In this episode, Lindsay Armendariz and Brandi Hawk discuss Parent-Child Care (PC-Care), a brief intervention designed to respond to the needs of parents, foster parents and children in the child welfare system. They will tell you how they assessed the climate and needs of the foster care system in Sacramento County, CA, conducted research and responded with an adapted intervention – PC-Care. Implications for placement stability and other outcomes are described.

Lindsay Anne Forte Armendariz, M.S. earned her Masters in Child Development from University of California, Davis where she studied the outcomes and risk factors of children in the child welfare system who participate in Parent-Child Interaction Therapy with both foster and biological caregivers. She is currently the PCIT & PC-CARE Training Coordinator at the CAARE Center in the Pediatric Department of the UC Davis Children’s Hospital and is a co-developer of Parent-Child Care (PC-CARE). Her research interests include program development and evidence based treatment dissemination and training, effective programs to reduce risk for young children in the child welfare system, and mental health treatment for traumatized children in community mental health center settings.


Brandi Hawk , Ph.D. earned her degree in Clinical and Developmental Psychology from the University of Pittsburgh, where she studied the impact of institution-wide caregiver interventions on the development of young children reared in institutions in the Russian Federation.
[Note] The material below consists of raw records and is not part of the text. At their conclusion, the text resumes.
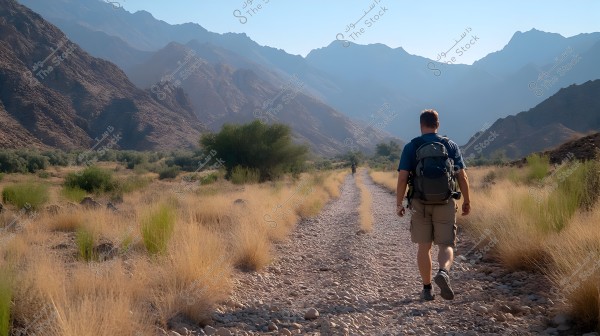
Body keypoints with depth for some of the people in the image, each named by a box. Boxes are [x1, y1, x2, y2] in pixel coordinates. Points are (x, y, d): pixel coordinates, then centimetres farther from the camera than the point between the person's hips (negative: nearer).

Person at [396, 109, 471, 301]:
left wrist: (398, 204, 1)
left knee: (424, 247, 11)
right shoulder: (451, 146, 4)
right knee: (446, 245, 6)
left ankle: (427, 289, 15)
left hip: (420, 203, 0)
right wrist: (467, 201, 11)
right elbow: (462, 177, 1)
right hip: (445, 203, 0)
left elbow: (402, 178, -7)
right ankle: (444, 272, -24)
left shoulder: (411, 147, 0)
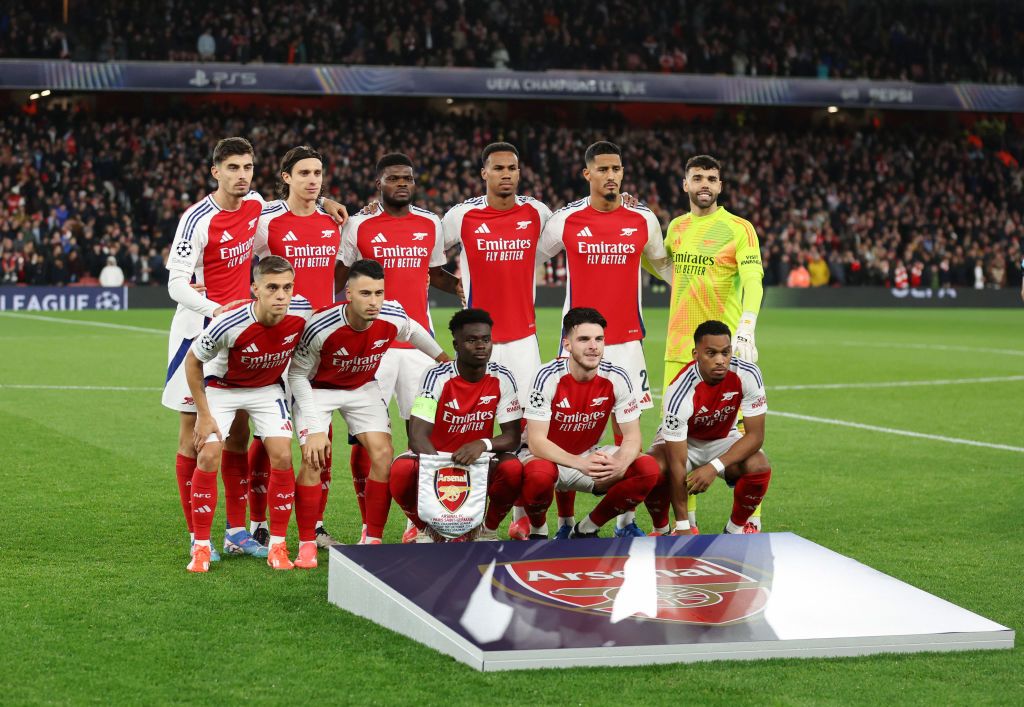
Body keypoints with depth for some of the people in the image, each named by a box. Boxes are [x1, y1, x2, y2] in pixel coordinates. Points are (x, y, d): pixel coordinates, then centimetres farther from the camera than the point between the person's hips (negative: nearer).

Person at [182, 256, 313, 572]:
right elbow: (192, 361, -17)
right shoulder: (229, 324, -35)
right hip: (221, 387, -2)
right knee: (208, 457, -15)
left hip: (268, 387, 3)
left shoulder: (302, 312, -26)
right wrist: (203, 415, -14)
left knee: (282, 456, -12)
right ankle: (201, 547, -2)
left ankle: (277, 545, 1)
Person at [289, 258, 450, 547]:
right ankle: (307, 544, -5)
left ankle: (372, 539, 0)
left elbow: (414, 331, 3)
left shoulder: (394, 317, -24)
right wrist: (314, 428, -25)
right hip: (318, 390, -3)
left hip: (363, 388, 3)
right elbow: (297, 374, -20)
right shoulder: (320, 327, -34)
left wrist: (444, 359, 18)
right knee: (313, 459, -18)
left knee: (382, 454, -12)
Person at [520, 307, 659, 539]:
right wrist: (580, 464, -42)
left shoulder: (617, 379, -11)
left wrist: (619, 464, -34)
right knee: (540, 474, -40)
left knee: (649, 469, -18)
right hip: (548, 457, -4)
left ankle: (587, 529, 1)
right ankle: (537, 532, -6)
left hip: (590, 456, 4)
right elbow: (536, 441, -25)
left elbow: (632, 437, -9)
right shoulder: (549, 377, -21)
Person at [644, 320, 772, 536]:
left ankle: (736, 528, 0)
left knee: (759, 468, -28)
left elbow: (755, 435, -20)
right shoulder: (680, 393, -35)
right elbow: (677, 463, -32)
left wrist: (714, 467, -35)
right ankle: (661, 530, -3)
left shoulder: (747, 375, -27)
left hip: (723, 439, 2)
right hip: (681, 441, -2)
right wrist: (682, 526, -31)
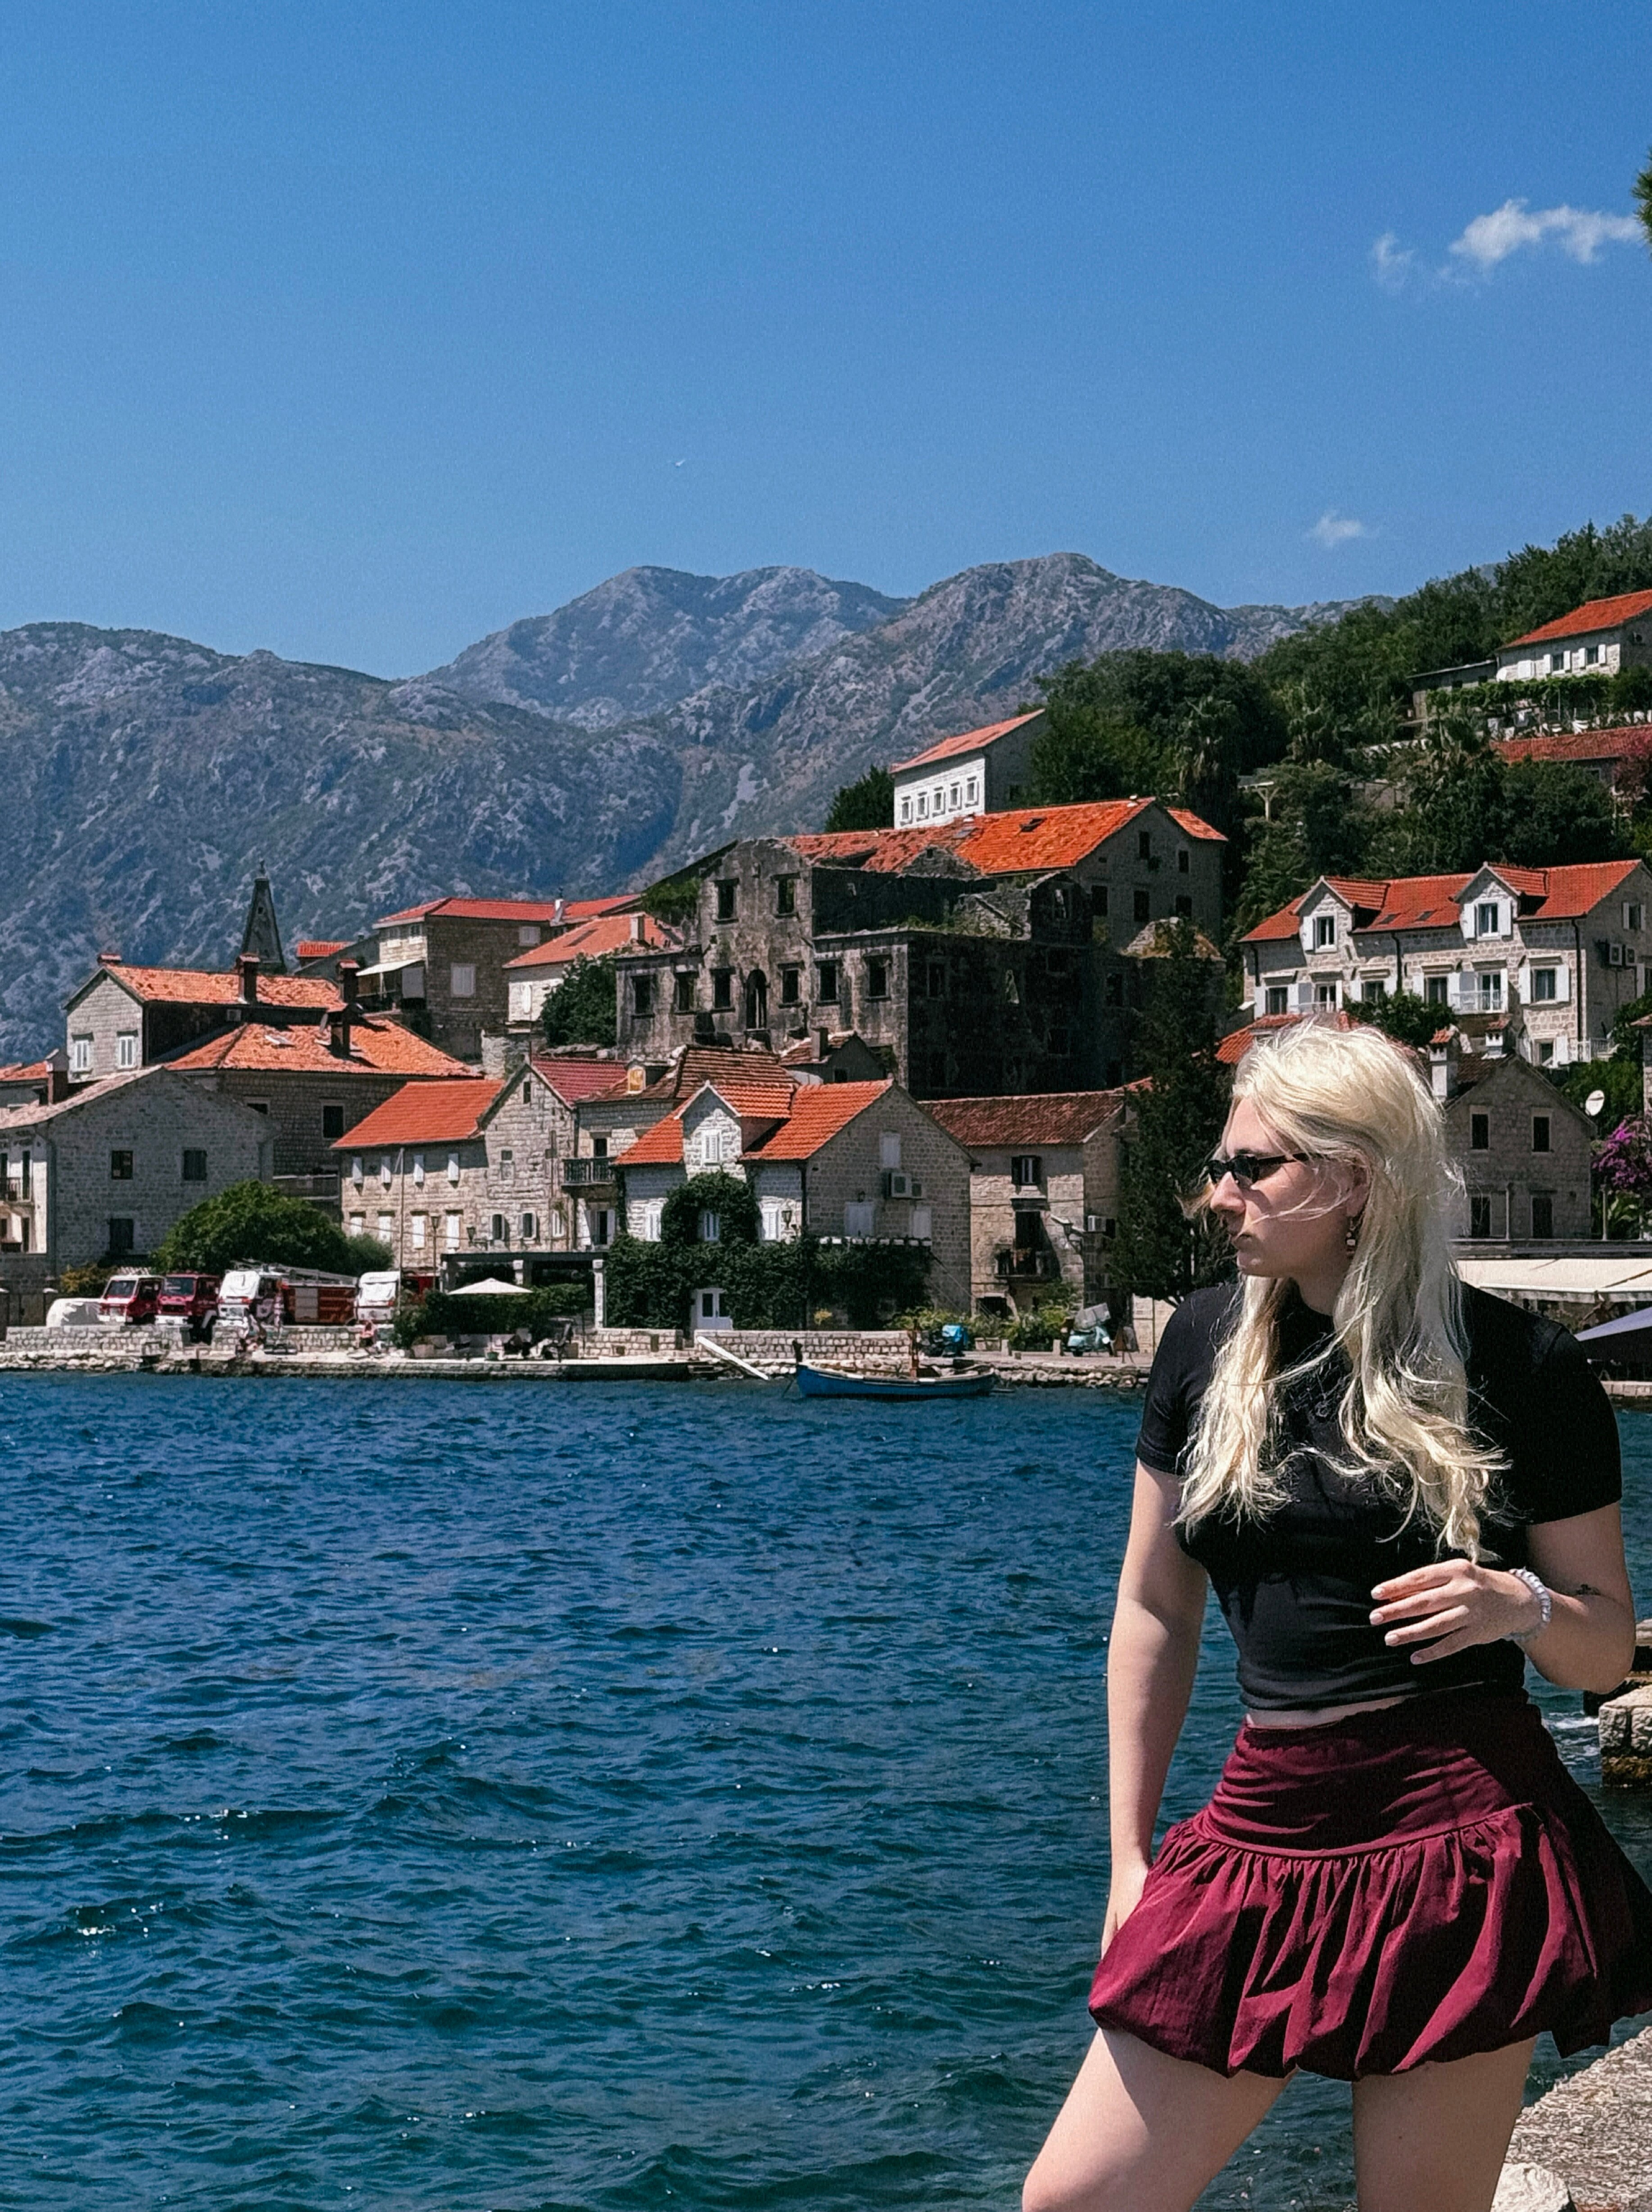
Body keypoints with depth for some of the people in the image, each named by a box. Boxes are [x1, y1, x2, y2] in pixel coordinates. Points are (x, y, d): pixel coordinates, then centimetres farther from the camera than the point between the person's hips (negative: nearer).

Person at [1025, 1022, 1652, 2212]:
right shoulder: (1208, 1342, 8)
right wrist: (1130, 1855, 12)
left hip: (1460, 1838, -4)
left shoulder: (1516, 1361, -2)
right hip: (1266, 1829, 4)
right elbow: (1153, 1613, 13)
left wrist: (1518, 1607, -17)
She is currently a licensed psychologist at the Child and Adolescent Abuse Resource, Evaluation, Diagnostic, and Treatment Center (CAARE Center) within the Department of Pediatrics, University of California Davis Children’s Hospital. She is the clinical manager for programs providing mental health services to children experiencing homelessness and young children in new foster placements and is a co-developer of Parent-Child Care (PC-CARE). Her current research interests include the effectiveness of dyadic interventions in the treatment of trauma and disruptive behavior disorders.